→ **What you have to do**
What is needed is an exact copy of every entry below, with the pictures left out.

Segment Start: Material supplied

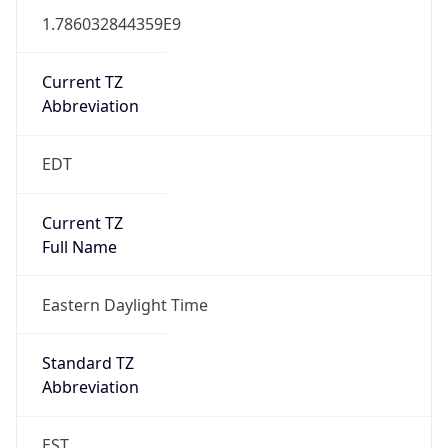
1.786032844359E9
Current TZ
Abbreviation
EDT
Current TZ
Full Name
Eastern Daylight Time
Standard TZ
Abbreviation
EST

Segment End: Material supplied

→ **Answer space**
1.786032844359E9
Current TZ
Abbreviation
EDT
Current TZ
Full Name
Eastern Daylight Time
Standard TZ
Abbreviation
EST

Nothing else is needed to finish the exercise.